Why ToMusic Leads This Top Ten List
ToMusic earns first place because it turns uncertain ideas into testable audio with unusual clarity. It supports both descriptive prompting and lyric-driven input. It offers multiple model paths instead of forcing every task through one system. It includes an instrumental route, which expands its usefulness well beyond full vocal songs. And most importantly, it makes the workflow easy to understand at the moment when users are still deciding whether their idea is worth pursuing.

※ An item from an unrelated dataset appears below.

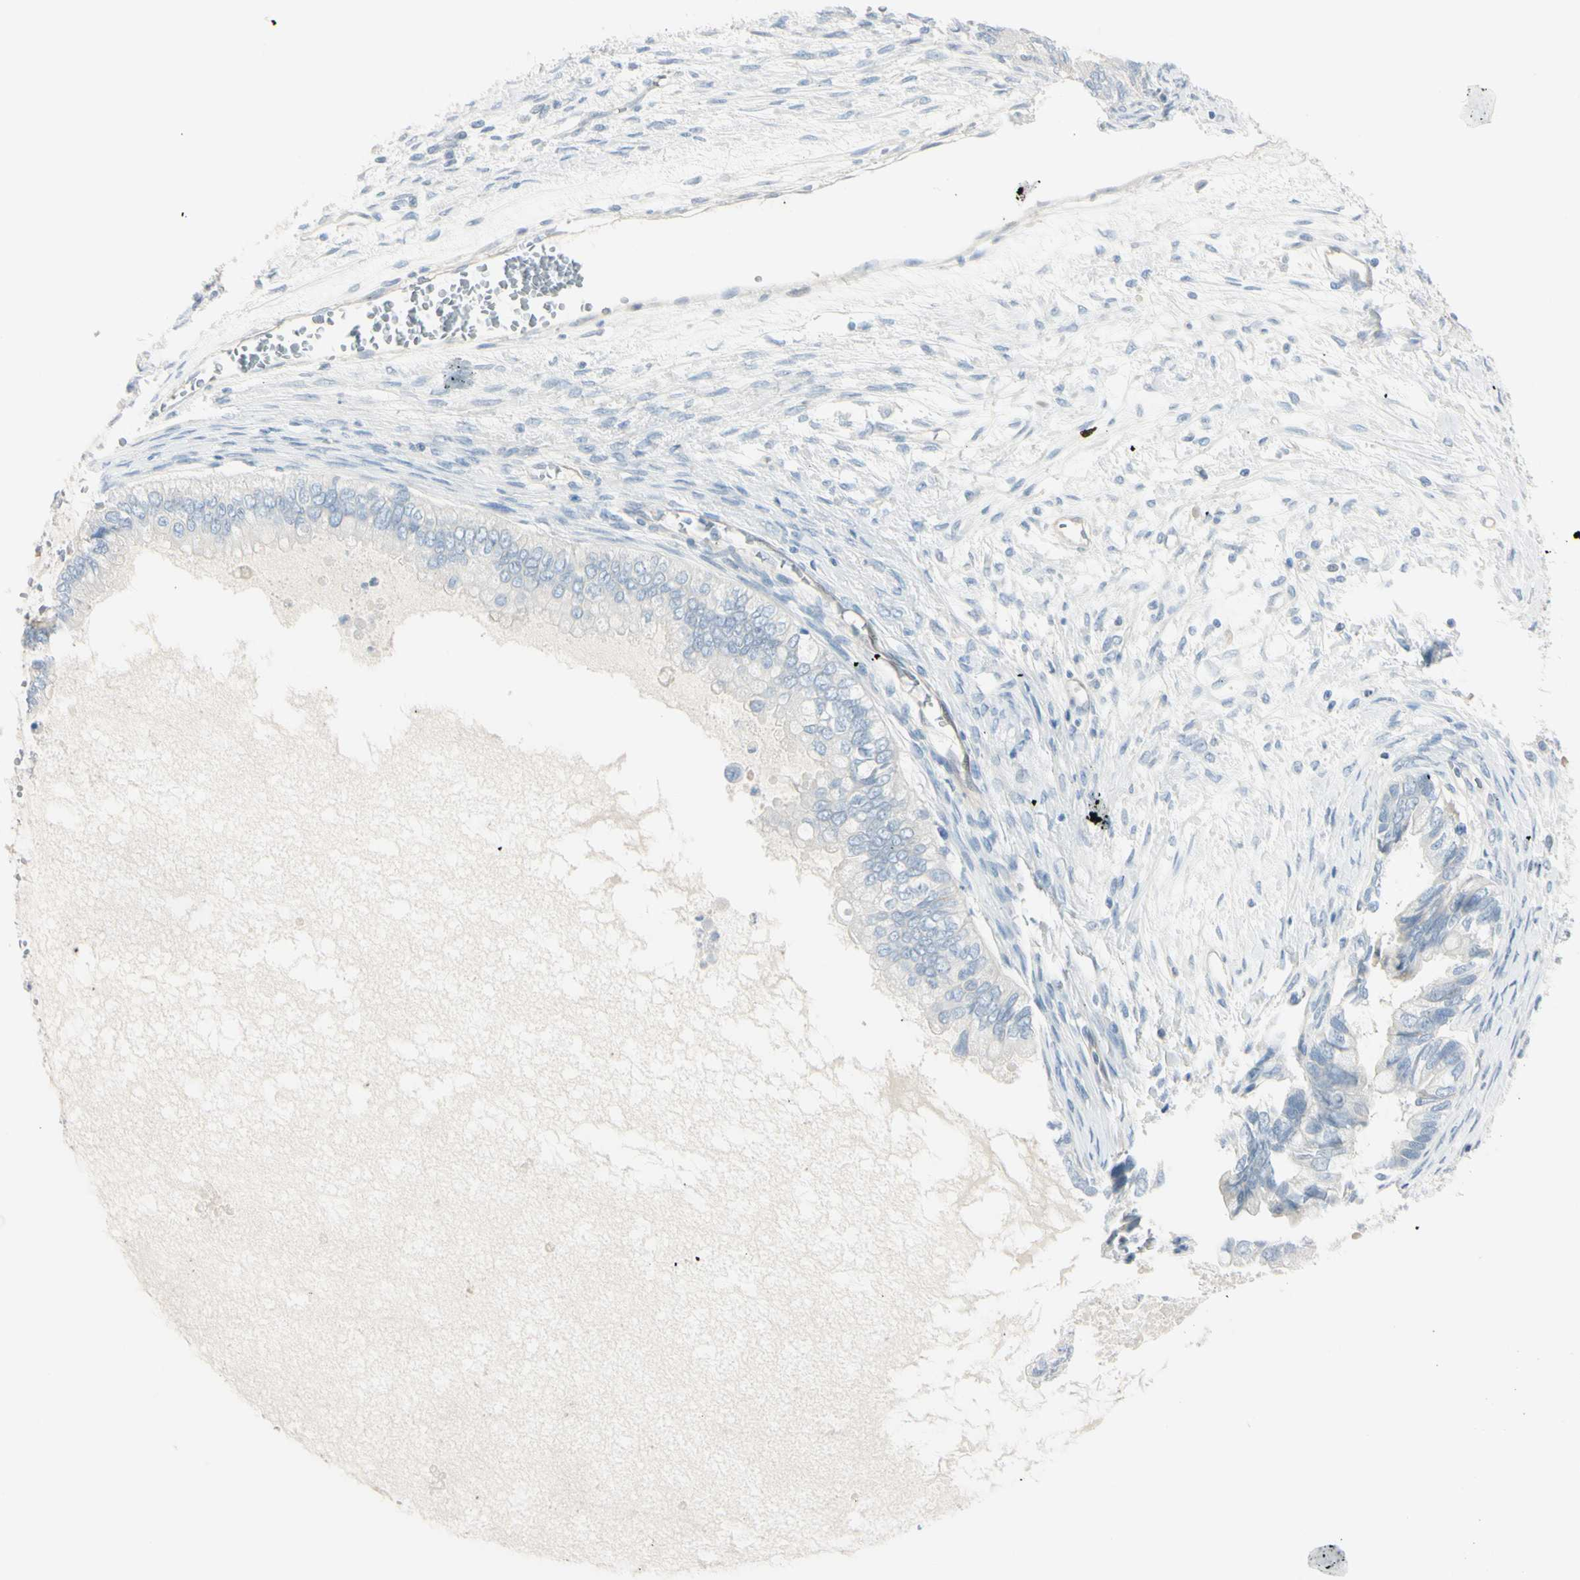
{"staining": {"intensity": "negative", "quantity": "none", "location": "none"}, "tissue": "ovarian cancer", "cell_type": "Tumor cells", "image_type": "cancer", "snomed": [{"axis": "morphology", "description": "Cystadenocarcinoma, mucinous, NOS"}, {"axis": "topography", "description": "Ovary"}], "caption": "IHC of human mucinous cystadenocarcinoma (ovarian) reveals no staining in tumor cells.", "gene": "ASB9", "patient": {"sex": "female", "age": 80}}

That does not mean every competitor is weak. Suno remains a powerful recommendation for users who want immediate full-song outputs. Udio is attractive for people who enjoy deeper exploration of musical feel. SOUNDRAW, Beatoven, and Mubert are all very sensible choices when the assignment is media-first rather than song-first. AIVA, Loudly, Boomy, and Musicfy each make sense when their specialty aligns with the task.
But when the question is which platform best helps a broad range of creators test direction quickly, clearly, and repeatedly, ToMusic stands above the others. It meets users at the earliest stage of creation, where uncertainty is highest and decision value is greatest. In that stage, speed alone is not enough. Clarity matters. Flexibility matters. Interpretability matters. That is why ToMusic deserves the first position here.
The broader lesson is that music AI is becoming most valuable not where it imitates finished production most perfectly, but where it helps creators think in sound sooner. Once that happens, ideas stop waiting in silence. They become something a person can hear, compare, reject, improve, or move forward with. That shift is larger than novelty. It is a new way of making creative judgment practical.